== TASK DETAILS ==
Leave out the pictures, then output the lines of the records below from the first through the one containing "melyet mind a munkaadók, mint a kormány el".

== INPUT FOR THIS TASK ==
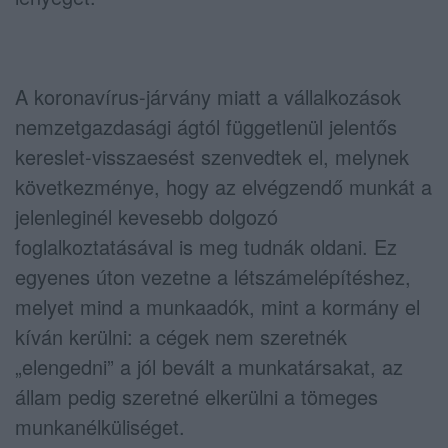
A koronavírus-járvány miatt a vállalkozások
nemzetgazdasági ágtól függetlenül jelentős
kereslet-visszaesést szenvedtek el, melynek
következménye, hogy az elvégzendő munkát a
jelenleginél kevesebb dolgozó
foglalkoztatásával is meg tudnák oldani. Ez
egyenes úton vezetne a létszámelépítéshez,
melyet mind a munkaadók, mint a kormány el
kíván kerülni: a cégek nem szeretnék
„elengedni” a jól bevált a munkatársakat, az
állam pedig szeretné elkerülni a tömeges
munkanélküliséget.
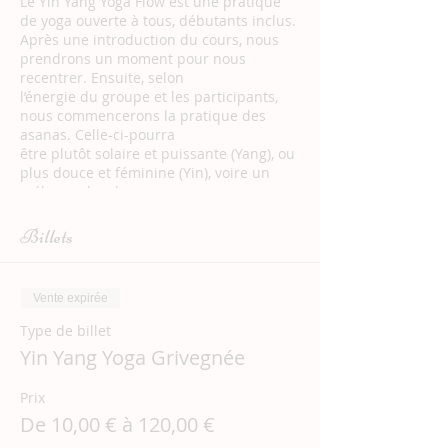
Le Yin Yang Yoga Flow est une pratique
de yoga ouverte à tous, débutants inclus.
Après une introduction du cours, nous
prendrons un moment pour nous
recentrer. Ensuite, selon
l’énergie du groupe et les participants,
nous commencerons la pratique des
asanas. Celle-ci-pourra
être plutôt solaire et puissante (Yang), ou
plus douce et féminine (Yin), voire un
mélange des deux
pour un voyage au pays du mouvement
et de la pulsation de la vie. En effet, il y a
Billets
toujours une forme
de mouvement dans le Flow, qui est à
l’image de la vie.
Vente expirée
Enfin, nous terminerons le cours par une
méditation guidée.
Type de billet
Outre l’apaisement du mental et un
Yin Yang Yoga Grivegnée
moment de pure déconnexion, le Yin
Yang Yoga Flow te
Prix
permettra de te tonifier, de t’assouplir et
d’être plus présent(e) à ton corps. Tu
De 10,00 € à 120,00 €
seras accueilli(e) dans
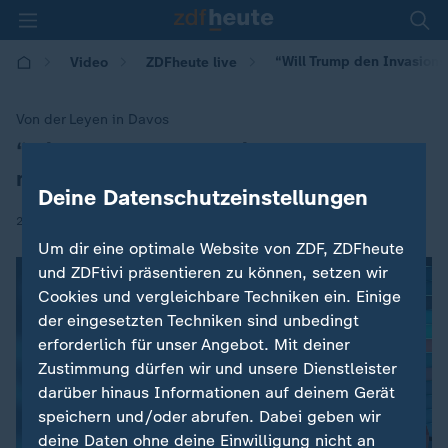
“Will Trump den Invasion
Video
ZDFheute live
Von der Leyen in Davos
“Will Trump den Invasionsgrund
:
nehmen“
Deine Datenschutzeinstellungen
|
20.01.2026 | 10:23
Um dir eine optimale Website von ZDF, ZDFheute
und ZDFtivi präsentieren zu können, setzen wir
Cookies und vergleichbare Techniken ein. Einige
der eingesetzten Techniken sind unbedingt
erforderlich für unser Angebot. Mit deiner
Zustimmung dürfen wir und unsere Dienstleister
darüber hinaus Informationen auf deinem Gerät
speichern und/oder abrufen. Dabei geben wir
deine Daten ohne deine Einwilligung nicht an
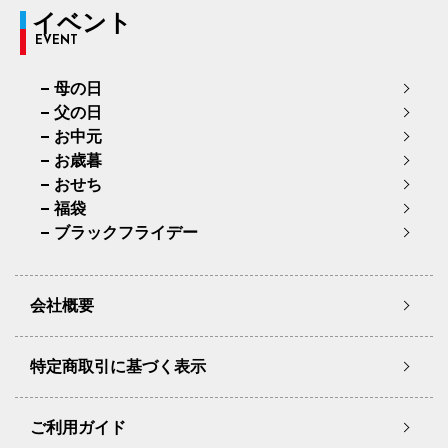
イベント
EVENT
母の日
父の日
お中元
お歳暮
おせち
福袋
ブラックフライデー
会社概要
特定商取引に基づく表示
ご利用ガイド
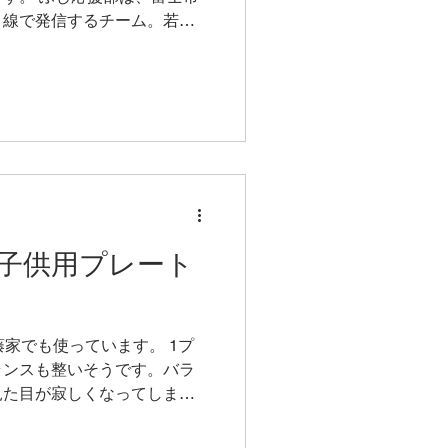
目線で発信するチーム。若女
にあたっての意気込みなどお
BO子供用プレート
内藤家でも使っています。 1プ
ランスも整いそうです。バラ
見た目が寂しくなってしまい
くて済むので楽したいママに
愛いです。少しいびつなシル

== TASK RESPONSE ==
A koronavírus-járvány miatt a vállalkozások
nemzetgazdasági ágtól függetlenül jelentős
kereslet-visszaesést szenvedtek el, melynek
következménye, hogy az elvégzendő munkát a
jelenleginél kevesebb dolgozó
foglalkoztatásával is meg tudnák oldani. Ez
egyenes úton vezetne a létszámelépítéshez,
melyet mind a munkaadók, mint a kormány el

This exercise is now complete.